Did not get what they paid for. They got more than they paid for and stiffed some other guy.

dilanesp Aug 27, 18 5:35 pm

I wish the third party sites would disclose this fully (as UA does). Because a lot of people are infrequent flyers and have no idea how BE works.

azepine00 Aug 27, 18 5:37 pm


Originally Posted by mduell (Post 30136808)
Your sister bought a ULCC product, and was surprised when she got a ULCC product?

cant speak for all ulcc but at least norwegian will seat children together with parent no matter what fare they pay..
to me seating a small child together with at least one parent is common sense - not smth ppl request for comfort or luxury as some seem to imply here

fastair Aug 27, 18 5:40 pm

And Basic economy DOES slow seat assignments to be purchased at a negligible fee (Iíve never seen non E+ seats cost double digit dollars) up till the flight is open for checkin (aprox 24 hours in advance.) One can purchase basic economy, choose seat assignments, and still pay less than a standard economy fare. One just needs to plan ahead when wanting preassigned seats together

arttravel Aug 27, 18 5:50 pm

Expedia makes it clear that there is no seat selection on Basic Economy fares.

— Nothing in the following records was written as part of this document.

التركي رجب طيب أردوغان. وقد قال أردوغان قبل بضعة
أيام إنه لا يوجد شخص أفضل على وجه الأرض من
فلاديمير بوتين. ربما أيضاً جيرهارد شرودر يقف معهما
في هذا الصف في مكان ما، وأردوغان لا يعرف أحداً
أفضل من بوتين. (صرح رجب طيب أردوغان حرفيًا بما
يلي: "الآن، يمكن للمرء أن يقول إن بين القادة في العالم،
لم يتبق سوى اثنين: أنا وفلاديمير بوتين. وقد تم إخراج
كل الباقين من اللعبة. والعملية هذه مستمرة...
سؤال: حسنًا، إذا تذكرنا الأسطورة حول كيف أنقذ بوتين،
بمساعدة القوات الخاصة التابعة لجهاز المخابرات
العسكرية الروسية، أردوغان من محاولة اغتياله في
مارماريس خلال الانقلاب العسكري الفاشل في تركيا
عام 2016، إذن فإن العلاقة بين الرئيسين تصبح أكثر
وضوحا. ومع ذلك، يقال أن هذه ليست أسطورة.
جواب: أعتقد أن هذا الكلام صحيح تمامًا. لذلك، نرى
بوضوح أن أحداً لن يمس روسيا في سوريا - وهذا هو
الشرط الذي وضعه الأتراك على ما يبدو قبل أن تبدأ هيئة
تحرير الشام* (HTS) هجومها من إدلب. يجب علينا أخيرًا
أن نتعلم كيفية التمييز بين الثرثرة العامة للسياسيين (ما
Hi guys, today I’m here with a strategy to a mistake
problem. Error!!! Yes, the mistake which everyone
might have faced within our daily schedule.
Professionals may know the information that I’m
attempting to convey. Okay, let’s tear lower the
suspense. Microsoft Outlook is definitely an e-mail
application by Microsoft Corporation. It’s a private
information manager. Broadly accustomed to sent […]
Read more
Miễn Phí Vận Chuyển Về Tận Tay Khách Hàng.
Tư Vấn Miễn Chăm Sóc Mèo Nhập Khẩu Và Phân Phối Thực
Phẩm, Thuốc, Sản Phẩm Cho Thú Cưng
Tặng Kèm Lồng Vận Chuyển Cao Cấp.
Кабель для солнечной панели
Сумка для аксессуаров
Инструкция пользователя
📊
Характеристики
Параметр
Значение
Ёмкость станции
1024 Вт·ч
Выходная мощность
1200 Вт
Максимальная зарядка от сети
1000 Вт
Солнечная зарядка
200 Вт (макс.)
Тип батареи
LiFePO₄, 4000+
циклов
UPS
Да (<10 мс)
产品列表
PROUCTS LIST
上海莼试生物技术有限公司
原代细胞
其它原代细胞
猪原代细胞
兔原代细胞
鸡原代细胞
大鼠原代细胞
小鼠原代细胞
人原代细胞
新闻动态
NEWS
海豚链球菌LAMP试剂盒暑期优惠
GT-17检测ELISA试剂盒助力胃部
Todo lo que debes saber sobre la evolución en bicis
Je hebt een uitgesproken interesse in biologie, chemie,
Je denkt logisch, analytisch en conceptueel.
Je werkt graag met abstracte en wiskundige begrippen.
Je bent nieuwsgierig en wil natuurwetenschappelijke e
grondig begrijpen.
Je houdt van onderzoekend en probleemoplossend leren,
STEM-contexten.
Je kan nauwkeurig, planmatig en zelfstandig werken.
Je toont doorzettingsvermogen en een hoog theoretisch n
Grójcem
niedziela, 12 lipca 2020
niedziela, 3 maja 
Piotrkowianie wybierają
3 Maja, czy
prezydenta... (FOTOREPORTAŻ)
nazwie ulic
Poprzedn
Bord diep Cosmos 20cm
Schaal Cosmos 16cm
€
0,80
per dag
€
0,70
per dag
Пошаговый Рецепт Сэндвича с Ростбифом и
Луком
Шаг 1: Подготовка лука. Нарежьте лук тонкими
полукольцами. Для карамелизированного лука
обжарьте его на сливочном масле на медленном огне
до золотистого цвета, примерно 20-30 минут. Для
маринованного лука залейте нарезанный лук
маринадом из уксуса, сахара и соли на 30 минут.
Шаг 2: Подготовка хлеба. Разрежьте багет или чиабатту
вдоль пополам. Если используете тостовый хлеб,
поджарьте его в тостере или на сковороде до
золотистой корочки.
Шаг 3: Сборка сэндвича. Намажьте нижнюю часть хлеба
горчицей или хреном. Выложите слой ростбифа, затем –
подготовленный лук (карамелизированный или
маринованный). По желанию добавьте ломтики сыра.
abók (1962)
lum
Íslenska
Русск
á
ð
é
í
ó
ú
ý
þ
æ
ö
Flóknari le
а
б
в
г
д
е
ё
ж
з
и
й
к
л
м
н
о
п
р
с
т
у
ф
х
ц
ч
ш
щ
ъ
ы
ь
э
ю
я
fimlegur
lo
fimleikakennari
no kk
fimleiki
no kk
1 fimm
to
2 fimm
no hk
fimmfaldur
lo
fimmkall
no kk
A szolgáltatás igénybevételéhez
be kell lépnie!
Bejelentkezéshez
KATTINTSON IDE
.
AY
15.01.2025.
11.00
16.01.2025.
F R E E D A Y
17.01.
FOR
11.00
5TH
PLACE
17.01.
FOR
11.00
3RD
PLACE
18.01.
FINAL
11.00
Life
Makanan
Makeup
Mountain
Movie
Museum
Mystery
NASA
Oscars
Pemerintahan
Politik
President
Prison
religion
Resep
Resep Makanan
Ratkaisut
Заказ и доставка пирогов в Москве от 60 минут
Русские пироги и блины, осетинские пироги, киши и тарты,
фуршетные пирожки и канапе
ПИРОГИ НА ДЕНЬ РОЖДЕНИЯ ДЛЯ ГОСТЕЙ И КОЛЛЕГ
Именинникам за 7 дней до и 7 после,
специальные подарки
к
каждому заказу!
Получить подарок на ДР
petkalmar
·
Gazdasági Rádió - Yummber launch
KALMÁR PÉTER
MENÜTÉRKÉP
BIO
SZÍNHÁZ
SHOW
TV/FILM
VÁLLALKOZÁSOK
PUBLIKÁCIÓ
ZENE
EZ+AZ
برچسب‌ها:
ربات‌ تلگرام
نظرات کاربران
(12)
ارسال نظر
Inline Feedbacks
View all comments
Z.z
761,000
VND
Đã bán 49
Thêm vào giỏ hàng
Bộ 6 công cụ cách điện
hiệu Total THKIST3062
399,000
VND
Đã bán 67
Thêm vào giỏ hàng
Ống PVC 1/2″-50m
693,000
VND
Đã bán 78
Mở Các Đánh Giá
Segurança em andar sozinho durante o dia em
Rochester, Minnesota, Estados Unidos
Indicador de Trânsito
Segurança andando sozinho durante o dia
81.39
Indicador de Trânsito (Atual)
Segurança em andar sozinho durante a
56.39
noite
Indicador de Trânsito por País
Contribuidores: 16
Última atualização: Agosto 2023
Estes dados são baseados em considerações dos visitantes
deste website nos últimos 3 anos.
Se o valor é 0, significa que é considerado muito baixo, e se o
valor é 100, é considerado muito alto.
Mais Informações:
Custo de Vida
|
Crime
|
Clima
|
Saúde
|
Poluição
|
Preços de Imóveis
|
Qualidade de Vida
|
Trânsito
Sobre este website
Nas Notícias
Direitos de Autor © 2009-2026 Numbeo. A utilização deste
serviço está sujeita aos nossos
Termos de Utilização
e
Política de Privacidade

i have to say I find it distasteful and fundamentally unfair that someone had to give up their aisle seat to accommodate a family flying on Basic Economy tickets.

i would hope that some gesture was made to the displaced passenger such as offering to buy them something off the buy on board menu.

EmailKid Aug 27, 18 5:55 pm


Originally Posted by azepine00 (Post 30136906)

cant speak for all ulcc but at least norwegian will seat children together with parent no matter what fare they pay..
to me seating a small child together with at least one parent is common sense - not smth ppl request for comfort or luxury as some seem to imply here

Sure, and Tcons can be almost as long as a flight to Europe, but those tend to be Redeyes as well, so kind of hard to split up a family for that. Come to think of it, wonder how UA handles those (don't recall if you can't select a seat or if it's just no baggage / no refund / no change).

writerguyfl Aug 27, 18 6:26 pm


Originally Posted by arttravel (Post 30136936)
Expedia makes it clear that there is no seat selection on Basic Economy fares.

That's not quite right. As fastair notes, Expedia clearly states that a fee applies when choosing seats on a Basic Economy fare. From Expedia:

https://cimg2.ibsrv.net/gimg/www.fly...d05bf1a225.jpg

But, that's just a technical detail. Your premise holds: Because of lack of planning, lack of knowledge, or reluctance to pay for a seat, another traveler was forced into a less desirable seat. I agree that's not fair.

Collierkr Aug 27, 18 6:42 pm


Originally Posted by WineCountryUA (Post 30136801)
That law directed the DOT/FAA to create regulations on family seating, but to the best of my knowledge, those regulations have not been issued. So there would be nothing for the airlines to violate.

Additionally, UA makes it very clear when purchasing BE that adjacent seating is not likely to happen but if purchased on third-party sites, the information is presented in an incomplete manner. Families should not be purchasing BE and families should be making sure they purchase early enough to get adjacent sitting.

However in IRROPS seating can still get messed up.Happy to hear it all worked out in this case but there will continue to be future issues.

this advice nails it perfctly! Spread the word, put it on Twitter, FB, billboards!

threeoh Aug 27, 18 6:42 pm


Originally Posted by Aknoff (Post 30136735)
When we landed in DEN we accompanied them to their next gate and that gate agent easily and happily moved seats around to make sure she had three seats together on the second flight.

Lest you think the first GA was being a stick in the mud and the second GA was reasonable, it could be they were looking at different flight loads and seating arrangements -- maybe the first flight was completely packed and the GA was unwilling to unseat a non-BE customer (though the FA ultimately was), and the second GA was looking at several empty rows and the switch, while not allowed under BE fare rules, was easy to do without disservicing other passengers.